Kıbrıslı Rum lider Anastasiades, Yunanistan Dışişleri Bakanı Nikos Kotzias ile Türkiye Dışişleri Bakanı Mevlut Çavuşoğlu arasında gerçekleştirilen son görüşmede, Türkiye’nin müzakerelerden önce Kıbrıs sorunun dış yönlerinin tartışılması prensibine yönelik niyet göstermesini önemli bir adım olarak nitelendirdi.
Anastasiadis Saray’daki toplantı sonrası yaptığı açıklamada, “bu, her iki tarafın da konumlarının en nihayet tam olarak ne olduğunun, yeterince zemin olup olmadığının anlaşılması, yeterince zemin olmaması durumunda, Cenevre ve Crans-Montana fenomenlerinin yeniden yaşanmaması için yeterli hazırlıkların yapılması yönünde atılan olumlu bir adımdır” dedi.
Türkiye’nin müzakerelerden önce Kıbrıs sorununun dış yönlerini tartışma niyetini göstermesinin ardından Kotzias ve Çavuşoğlu arasında gerçekleştirilen görüşme sonrası gelişmeleri nasıl nitelendirdiği ve başından beri istenilenin de bu olduğu sorusuna Anastasiades, “tabi ki bunu önemli olarak kabul ediyorum. Özel Danışmanın oluşturduğu izlenim gerçek olaylara dayalı değildi ve bunu söylemekten çekinmiyorum çünkü Kıbrıs sorunuyla ilgili bir konferansın toplanması için her zaman hazırdım”.
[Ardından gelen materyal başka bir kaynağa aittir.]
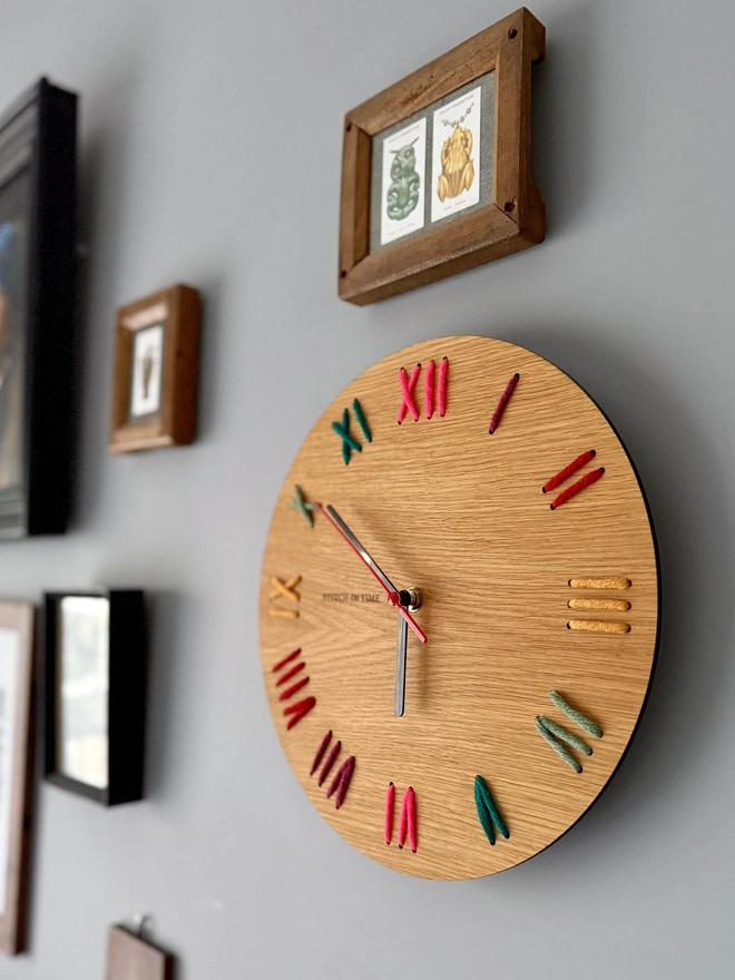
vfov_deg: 71.6
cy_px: 490
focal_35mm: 24
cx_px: 368
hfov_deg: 56.8
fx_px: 679
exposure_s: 1/40
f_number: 1.78
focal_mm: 6.76
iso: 1000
İşgal altındaki bölgelerdeki “meclisin” iki bölgeli, iki toplumlu bir federasyona karşı bir “oylama” yönünde yapılan çabalardan kaygı duyup duymadığı ve eğer bunların Ankara’nın herhangi bir planı çerçevesinde yönlendirildiğini düşünüp düşünmediği sorusuna Anastasiades, bu girişimlerin hiçbir zaman iki bölgeli, iki toplumlu bir federasyon istemeyenler tarafından üstlenildiğini anladığını söyledi. “onlar, 1983’te ilan edilen yasa dışı devletin tanınmasını isteyen taraflardır” dedi.
Kayıplar sorununun çözümüyle ilgili zorluğun nereden kaynaklandığı sorusuna Anastasiades “Bu durum tamamen, ya kayıpların belirlendiği mezarların kasten taşınması ya da Türk istilası nedeniyle yaşanan insani sorunun en nihayet sonuç verici bir şekilde göğüslenebilmesi yönünde Türk arşivlerinde bulunan bilgilerin verilmesi konusunda Türkiye’nin sergilediği olumsuz tavrından kaynaklanıyor” yanıtını verdi.
Bu sorunun aşılması için bir yol olup olmadığı sorusuna Anastasiades “Hükümetlere bu yönde önemli adımlar atarak yoğun başvurularda bulunduk” yanıtını verdi.
“Avrupa İnsan Hakları Mahkemesi (AİHM) tarafından alınan kararlar var ama ne yazık ki Türkiye’nin bu yöndeki ertelemelerine ve oyalamalarına karşı kabul edilemez büyük bir müsamaha sergileniyor” diyen Anastasiades, bunlardan en yenisinin, Türkiye’nin 30 milyon avro ödemesi yönünde 2014 AİHM tarafınca alınan karar olduğunu sözlerine ekledi ve meselenin tazminat olmadığı konusunda kayıp yakınlarının ısrar ettiklerini söyledi. Anastasiadis, meselenin daha duyarlı hareket etmesi gereken tarafların buna gösterdiği müsamaha olduğunu vurguladı.